How Does Refinancing Help You?
As stated above, student loan refinance is much better than opting for a longer repayment tenure. This is because the student can negotiate for a lower rate of interest once they get a job and save their hard-earned money. An unsecured loan at 13% can simply reduce to 11.5% once the student gets a job. The lower rate of interest will reduce their EMIs and thus make education loan repayment a bit easier.
1. What is the rule for repayment of an education loan?
For Student and Scholar Loan Schemes, the repayment of EMIs commences either 12 months after the completion of the course or 6 months after obtaining employment, whichever occurs earlier.
2. What happens if an education loan is not repaid?
In case of non-payment of your education loan in India, the lender will initiate the process of sending notices to both you and your guarantor. Failure to respond to these notifications will result in loan default, leading to a significant negative impact on your credit score.
3. Is it good to pay off an education loan early?
Given the extended tenure of education loans, which can stretch up to 15 years, the accumulated interest liability can surpass expectations. However, it is possible to minimise interest payments by opting for early loan repayment. While paying off education loans ahead of schedule may present challenges, with careful planning, it can be accomplished.

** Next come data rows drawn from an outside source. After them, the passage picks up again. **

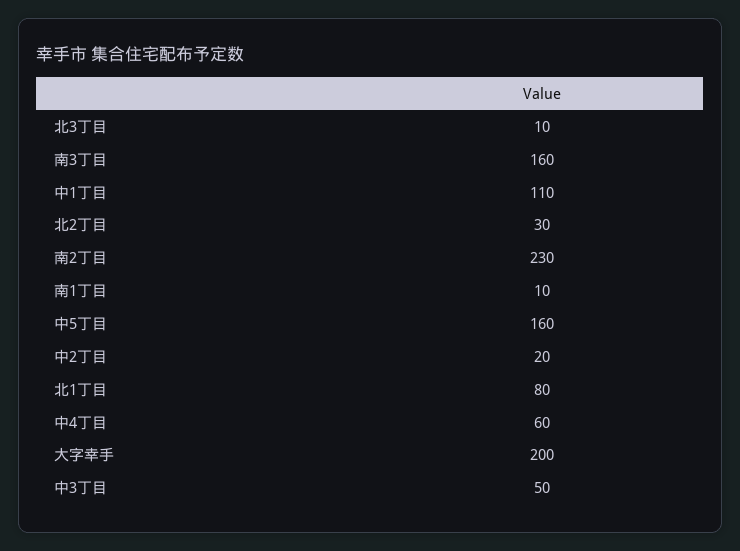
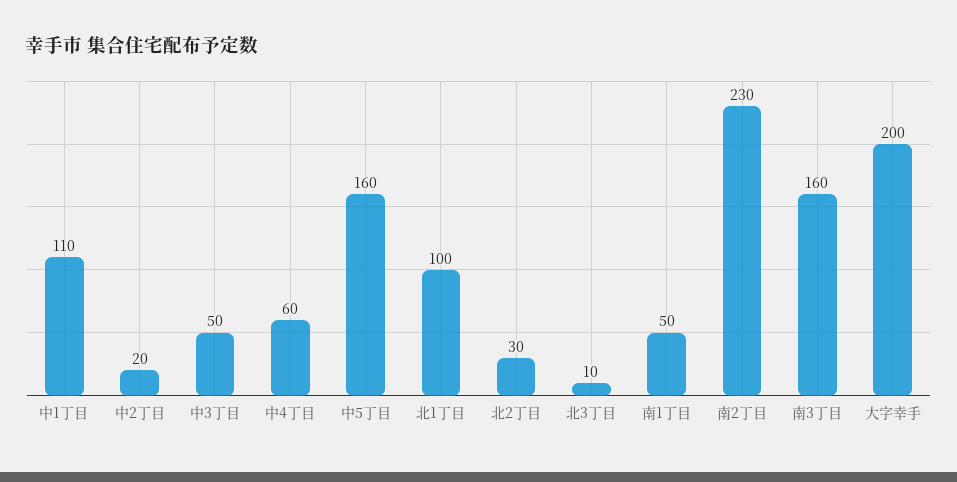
  {
    "北3丁目": 10,
    "南3丁目": 160,
    "中1丁目": 110,
    "北2丁目": 30,
    "南2丁目": 230,
-   "南1丁目": 10,
+   "南1丁目": 50,
    "中5丁目": 160,
    "中2丁目": 20,
-   "北1丁目": 80,
+   "北1丁目": 100,
    "中4丁目": 60,
    "大字幸手": 200,
    "中3丁目": 50
  }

4. What is the limitation of loan repayment?
The statute of limitations for debt recovery is set at three years from the date of lending the money. If there are no disputes concerning the lent amount within this three-year period, the statute of limitations expires. Consequently, the court has the authority to reject the case and may decline to hear it.
5. What is the legal action against education loan defaulters in India?
Under Section 138 of the Negotiable Instruments Act of 1881, if a loan remains unpaid for a duration exceeding 180 days, the lender is permitted to initiate legal proceedings against the borrower by filing a case.
6. How do I know what repayment plan I am eligible for?
To determine your eligible student loan repayment plan, contact your loan servicer to understand the intricacies of the plan and choose the one that suits your financial capability and condition.
7. Can I change my loan repayment plan anytime?
Yes, for federal student loans, you can generally change your repayment plan at any time by contacting your loan servicer. However, private student loans may have different terms and conditions.